No se puede desafinar más. Es como si nuestra inspección de trabajo se empeña en Etiopía en descubrir a un negro en la embajada china. Mira que no hay negros allí y aquí como para centrar sus esfuerzos en aflorar la economía sumergida en las bandas de música, poniéndolas al borde del silencio porque algunos profesores no están dados de alta.

Quién habrá sido el concertino, el que lleva la batuta de forma tan alocada como para poner en peligro la labor de 40 bandas que agrupan a 4.500 personas y 50.000 socios en torno a la música. Niños, jóvenes y mayores que tienen en sus instrumentos la vía para disfrutar del mejor de los ocios, aquel que te enriquece como persona. Disfrutar y sufrir porque en esta España nuestra la cultura es sinónimo de hambre, tal y como demuestra la propia imposibilidad de las bandas de mantener las condiciones de sus trabajadores.

Mientras los murcianos priman a la cultura en los presupuestos participativos, los poderes públicos arremeten contra ella, quizá porque contribuye a crear conciencia crítica. Con el Auditorio con respiración asistida, al igual que nuestra orquesta sinfónica, queda ahora dar el estruendo final contra las paupérrimas bandas de música, que luchan día tras día para mantener la partitura.

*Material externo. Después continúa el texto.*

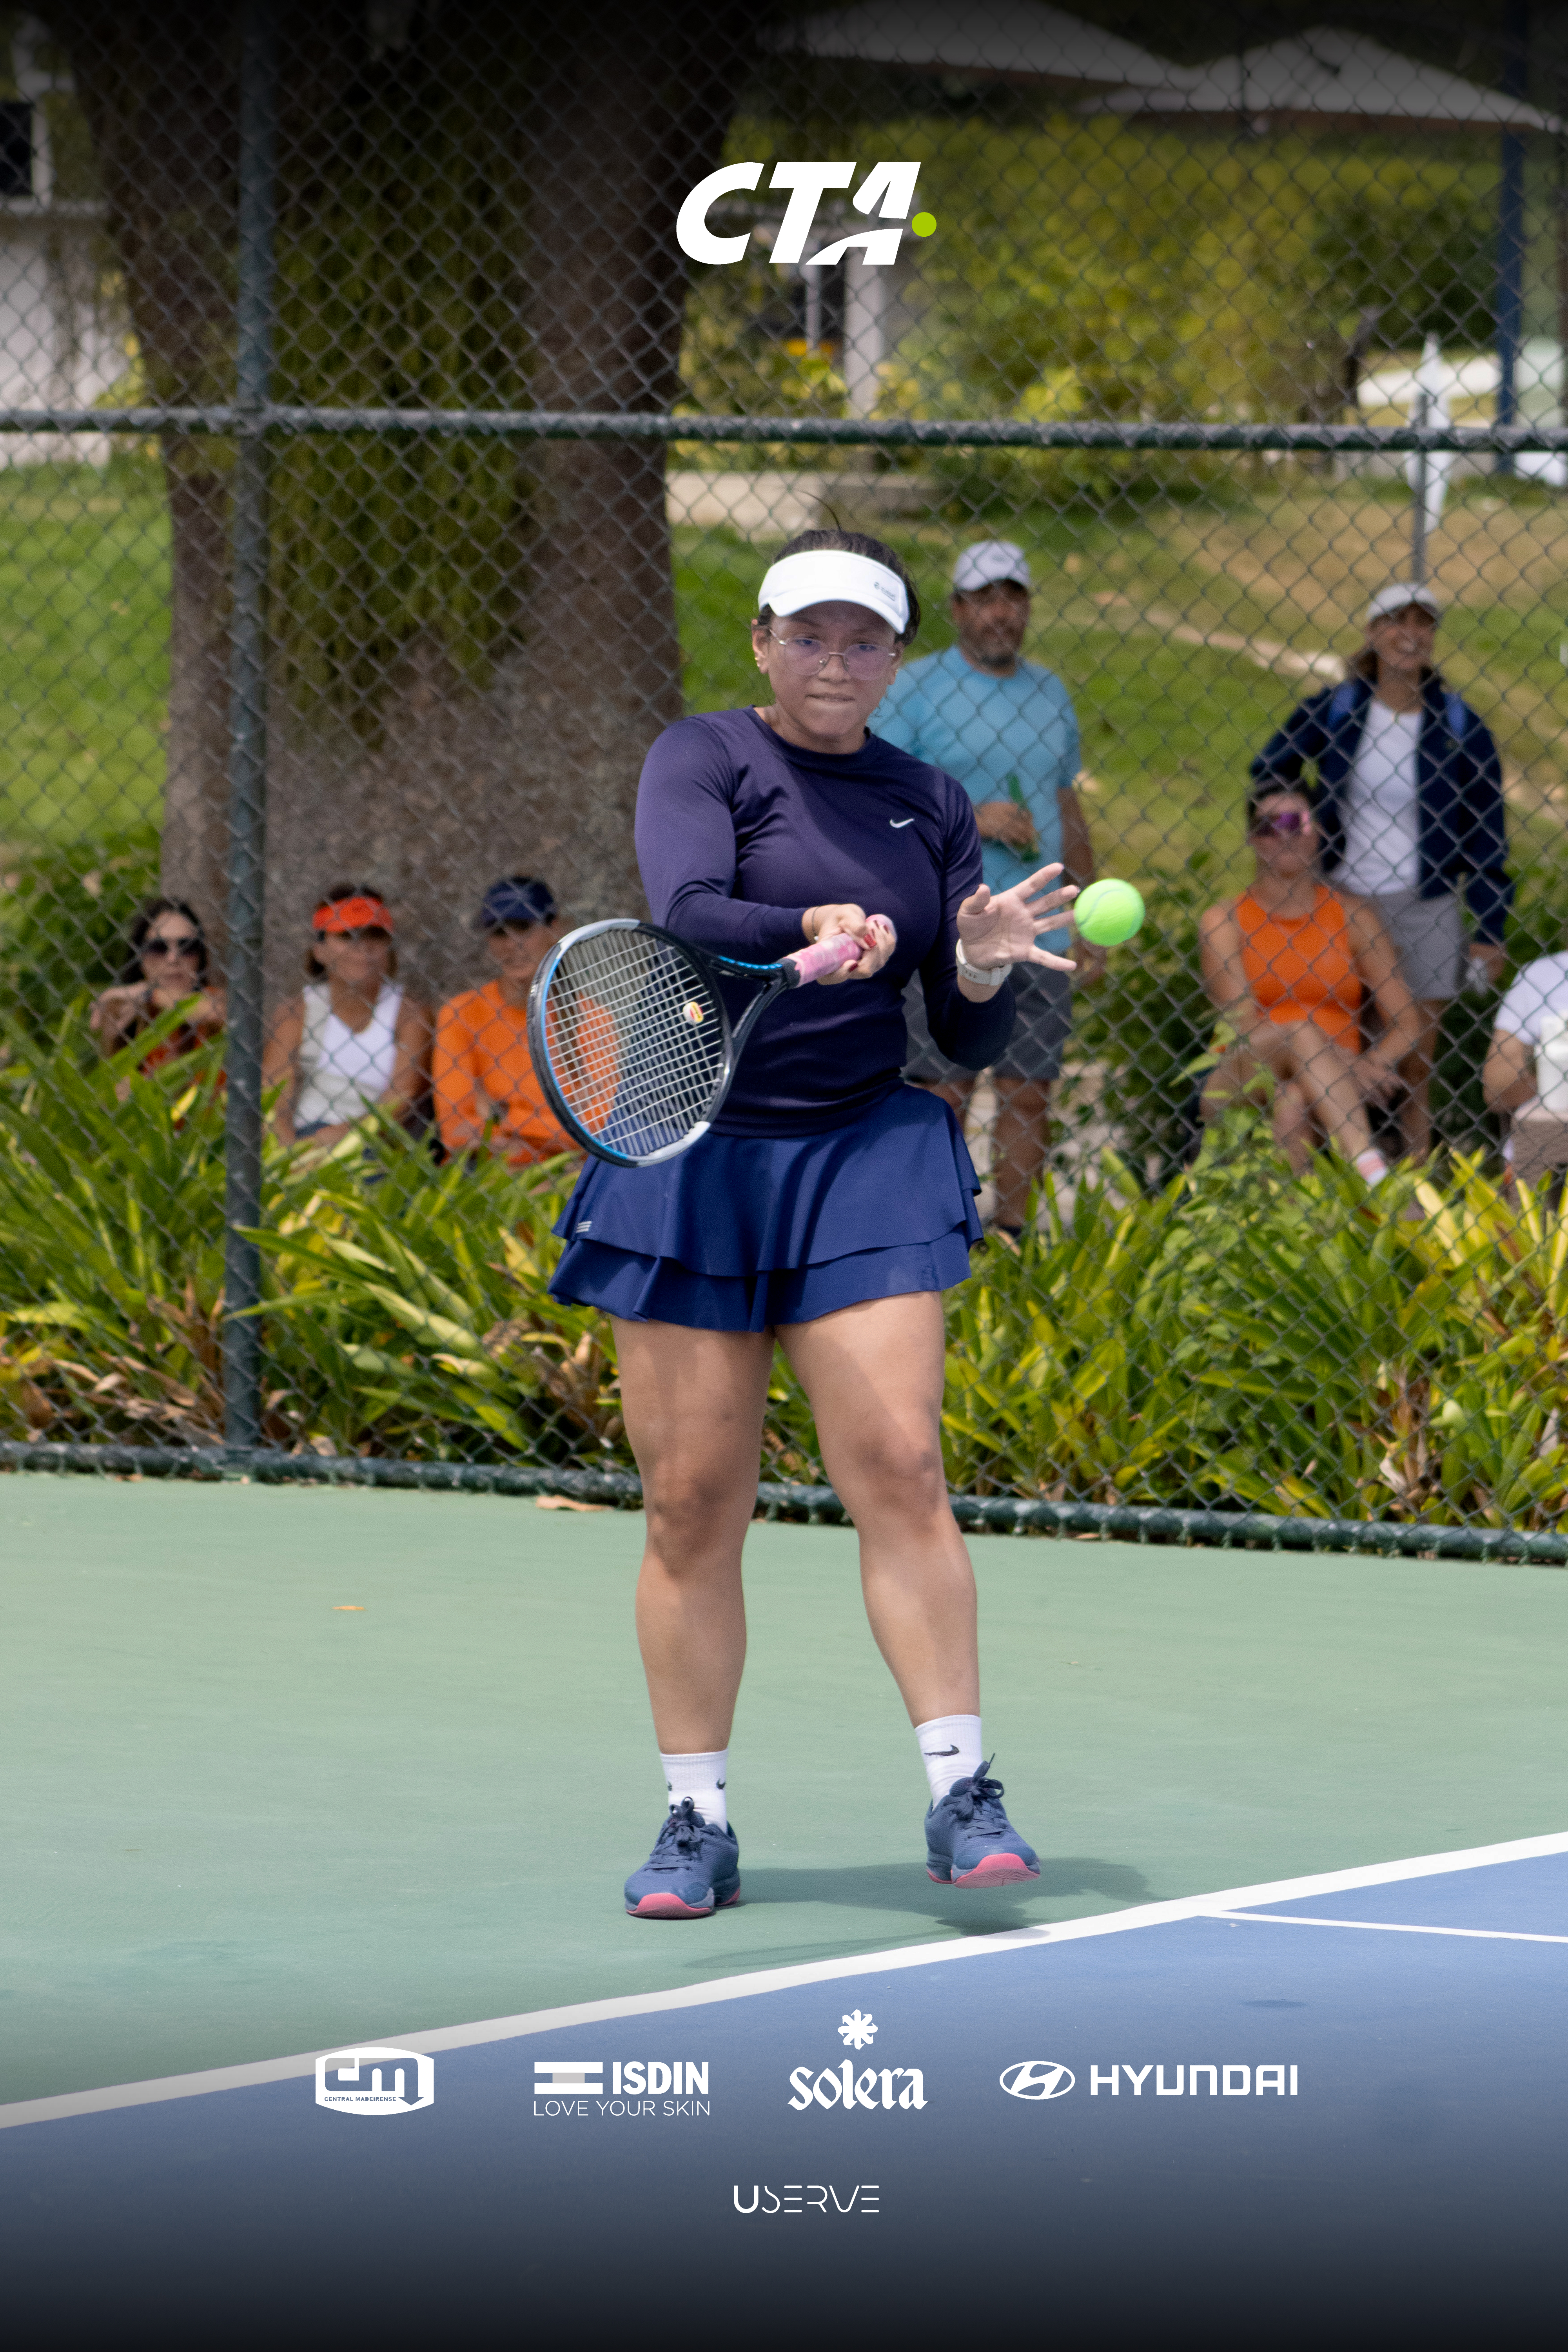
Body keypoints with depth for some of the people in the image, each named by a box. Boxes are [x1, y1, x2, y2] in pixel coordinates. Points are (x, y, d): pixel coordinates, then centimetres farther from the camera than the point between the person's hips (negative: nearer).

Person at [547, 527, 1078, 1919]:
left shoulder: (931, 806, 10)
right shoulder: (704, 760, -1)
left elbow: (972, 1046, 9)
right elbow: (687, 912, -21)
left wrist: (982, 969, -12)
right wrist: (824, 927, -36)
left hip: (865, 1156, 2)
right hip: (691, 1159, -2)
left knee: (897, 1466, -12)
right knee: (693, 1501, 0)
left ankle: (963, 1795, -10)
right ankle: (698, 1822, 10)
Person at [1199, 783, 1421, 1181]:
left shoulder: (1352, 916, 11)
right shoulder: (1223, 921, 7)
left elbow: (1408, 1023, 6)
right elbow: (1243, 1025, -7)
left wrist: (1369, 1064, -18)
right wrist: (1339, 1060, -20)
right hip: (1242, 1085, -1)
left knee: (1292, 1107, -34)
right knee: (1304, 1034, -32)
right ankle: (1370, 1171, -52)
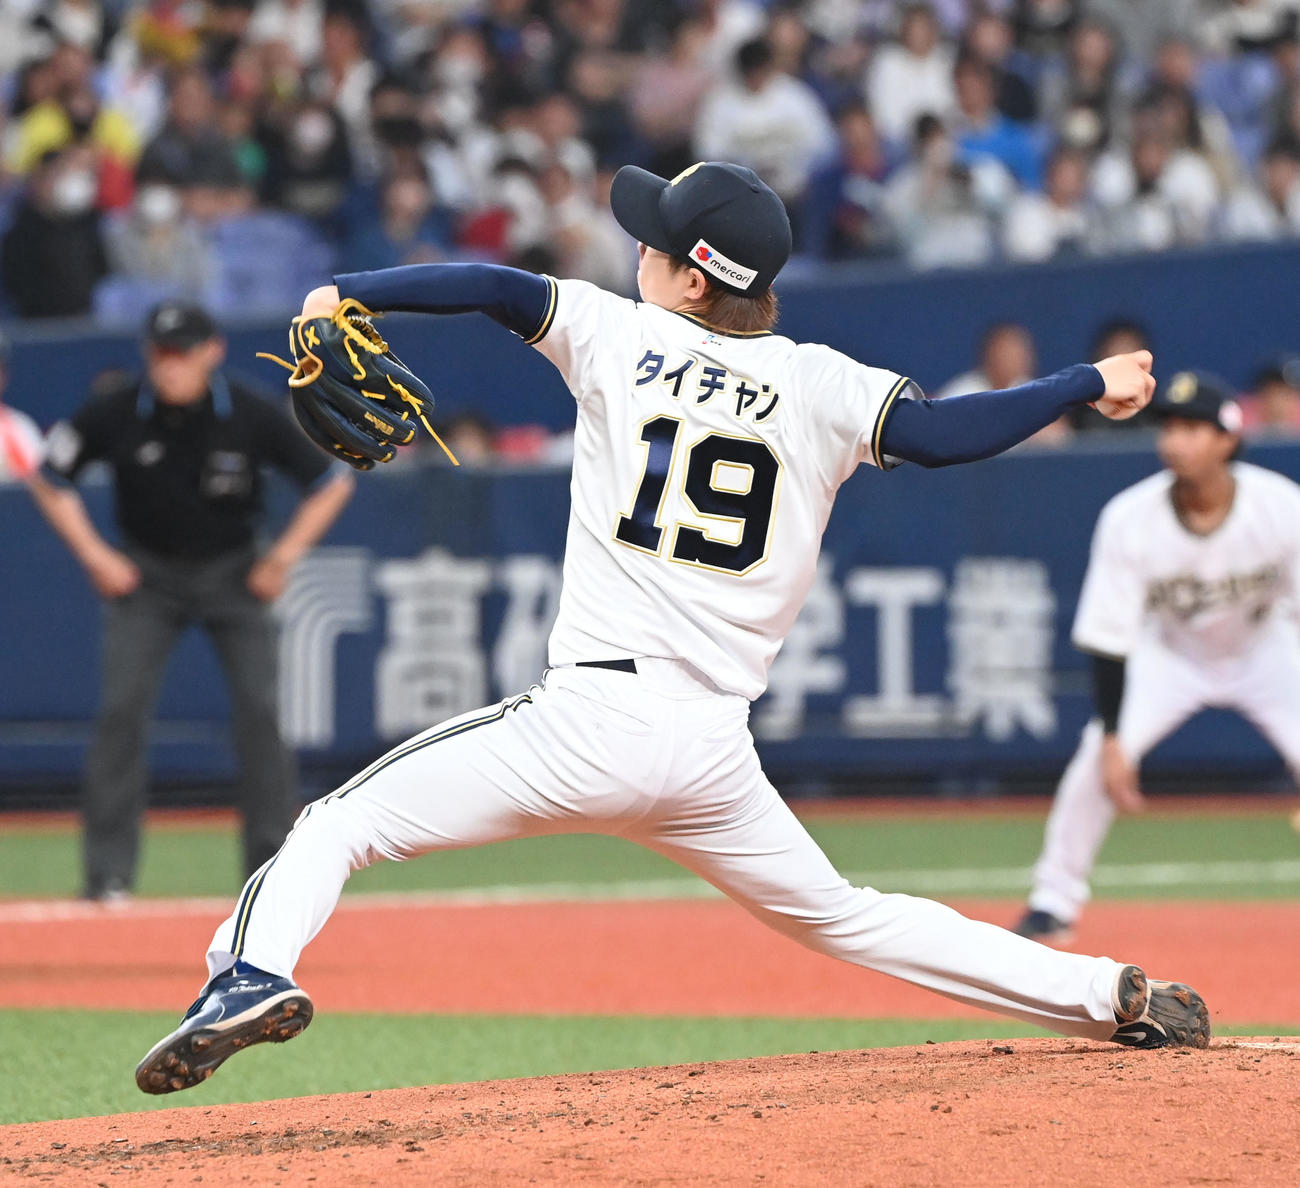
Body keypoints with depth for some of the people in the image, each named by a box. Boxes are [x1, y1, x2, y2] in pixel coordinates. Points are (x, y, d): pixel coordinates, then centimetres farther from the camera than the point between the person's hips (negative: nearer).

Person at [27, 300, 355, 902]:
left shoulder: (251, 416, -18)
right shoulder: (114, 414, -16)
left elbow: (332, 483, -6)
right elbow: (50, 480, 0)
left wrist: (284, 556, -11)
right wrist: (94, 555, -6)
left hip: (233, 574, 0)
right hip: (145, 575, 0)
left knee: (259, 710, -10)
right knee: (121, 708, -12)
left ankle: (274, 865, -1)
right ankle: (108, 870, -7)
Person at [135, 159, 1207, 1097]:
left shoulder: (621, 336, 2)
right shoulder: (822, 387, 6)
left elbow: (497, 287, -4)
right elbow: (938, 433, -4)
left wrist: (346, 295, 4)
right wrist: (1091, 383, 6)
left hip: (591, 722, -4)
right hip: (717, 749, 4)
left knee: (339, 825, 1)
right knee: (844, 920, 22)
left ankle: (253, 975, -26)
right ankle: (1115, 997, 18)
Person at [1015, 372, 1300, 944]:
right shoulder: (1129, 519, -26)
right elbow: (1107, 639, -20)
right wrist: (1112, 739, -24)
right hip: (1170, 654, 0)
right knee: (1097, 761, -19)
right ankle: (1053, 902, -2)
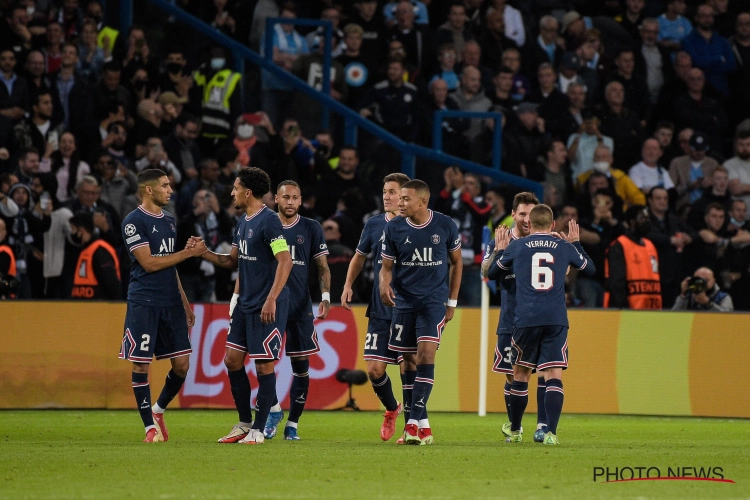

A un euro por cada caja hay quien paga a los inmigrantes en la huerta murciana. A la baja se subastan los lotes de trabajadores desde las empresas de trabajo temporal. A quince euros abonan los desaprensivos la jornada de 10 horas en algunas fincas. A voz en grito se alerta en los campos de la visita de la inspección para animar a la tocata y fuga de los explotados.

Y no es tocar de oído ni dar la nota. Hay muchas bandas y no son precisamente de músicos, aunque disimulen sus armas con fundas de contrabajo.